(RECORDS FOR THIS EXERCISE)
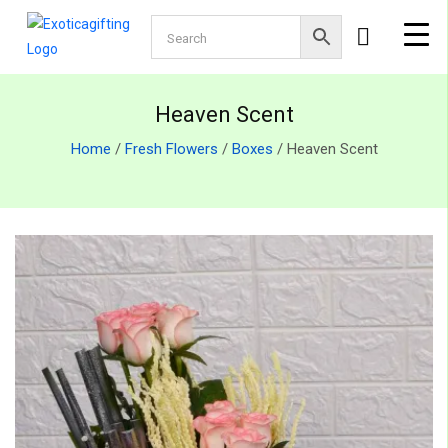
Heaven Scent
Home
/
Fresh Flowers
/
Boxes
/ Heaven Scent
(End RECORDS FOR THIS EXERCISE)
(RECORDS FOR THIS EXERCISE)
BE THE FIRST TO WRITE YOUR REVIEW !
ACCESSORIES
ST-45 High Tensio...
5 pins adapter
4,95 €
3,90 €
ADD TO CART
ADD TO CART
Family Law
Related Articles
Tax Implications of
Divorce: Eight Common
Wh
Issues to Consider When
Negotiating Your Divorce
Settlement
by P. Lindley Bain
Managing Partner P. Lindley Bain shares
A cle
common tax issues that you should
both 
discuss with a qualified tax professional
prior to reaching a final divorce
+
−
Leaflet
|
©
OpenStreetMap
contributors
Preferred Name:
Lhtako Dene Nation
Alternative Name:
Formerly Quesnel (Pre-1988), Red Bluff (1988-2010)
(End RECORDS FOR THIS EXERCISE)
ABOUT THIS TASK:
A bare number is expected: how many lines above contain the word "Lindley"?

ANSWER SECTION:
2